* **TASK ITEM**
Write out, word for word, each line from the start of the entries through the one holding "Right hand at"; omit the pictures.

#### EXTRACTED RECORDS ####

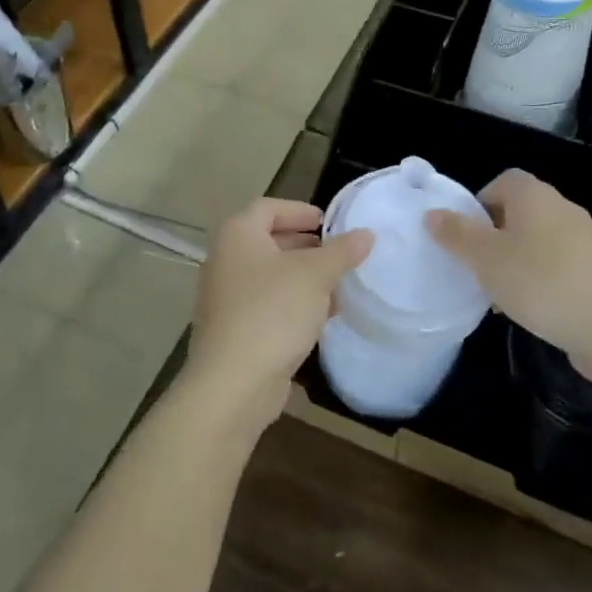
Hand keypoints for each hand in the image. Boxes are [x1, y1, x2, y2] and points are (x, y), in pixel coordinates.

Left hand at [184, 198, 372, 433]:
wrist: (234, 383)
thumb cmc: (273, 312)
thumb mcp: (315, 275)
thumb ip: (342, 251)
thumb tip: (366, 234)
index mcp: (238, 236)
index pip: (268, 208)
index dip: (299, 210)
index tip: (328, 222)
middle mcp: (225, 261)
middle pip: (268, 241)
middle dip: (305, 245)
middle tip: (337, 253)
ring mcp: (226, 298)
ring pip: (269, 276)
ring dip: (302, 277)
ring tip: (337, 285)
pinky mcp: (233, 329)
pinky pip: (267, 304)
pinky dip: (292, 303)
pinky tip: (321, 317)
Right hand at [424, 169, 591, 366]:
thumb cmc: (540, 282)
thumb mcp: (486, 259)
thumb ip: (456, 234)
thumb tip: (432, 213)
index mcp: (534, 195)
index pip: (501, 181)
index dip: (479, 204)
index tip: (466, 237)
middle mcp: (562, 207)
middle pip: (519, 211)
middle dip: (495, 236)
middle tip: (478, 266)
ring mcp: (585, 238)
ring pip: (538, 240)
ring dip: (517, 260)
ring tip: (502, 294)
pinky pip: (559, 264)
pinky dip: (541, 278)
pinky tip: (533, 308)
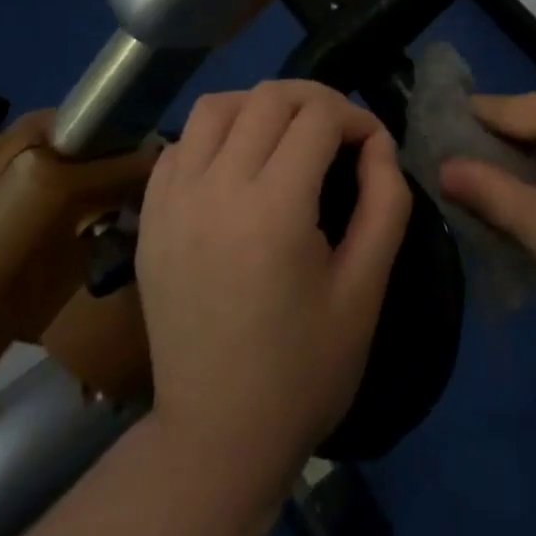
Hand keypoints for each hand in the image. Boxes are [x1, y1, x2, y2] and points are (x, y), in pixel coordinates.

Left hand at [137, 80, 410, 504]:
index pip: (319, 117)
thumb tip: (379, 143)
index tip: (373, 144)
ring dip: (259, 105)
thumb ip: (385, 203)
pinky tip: (236, 163)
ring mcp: (173, 201)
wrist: (217, 437)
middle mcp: (216, 189)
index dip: (356, 117)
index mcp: (274, 210)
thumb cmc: (304, 369)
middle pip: (269, 98)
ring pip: (216, 106)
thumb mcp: (366, 289)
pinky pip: (180, 144)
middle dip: (316, 100)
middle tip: (339, 131)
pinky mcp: (149, 218)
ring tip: (285, 134)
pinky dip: (214, 135)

####

* **ANSWER**
Hand keypoints for each hand in the image. Boxes are [x1, y1, x2, y2] and points are (x, y), in pixel coordinates.

Left hand at [184, 198, 372, 433]:
wrist: (234, 383)
thumb cmc: (273, 312)
thumb mcp: (315, 275)
thumb ip: (342, 251)
thumb tip: (366, 234)
index mcp: (238, 236)
index pip: (268, 208)
index dip: (299, 210)
index tip: (328, 222)
middle mcp: (225, 261)
middle pip: (268, 241)
middle dip: (305, 245)
middle tip: (337, 253)
ring mcp: (226, 298)
ring pip: (269, 276)
ring dip: (302, 277)
ring tip: (337, 285)
pinky mcp: (233, 329)
pinky pip: (267, 304)
pinky dip: (292, 303)
pinky tip: (321, 317)
Right hand at [424, 169, 591, 366]:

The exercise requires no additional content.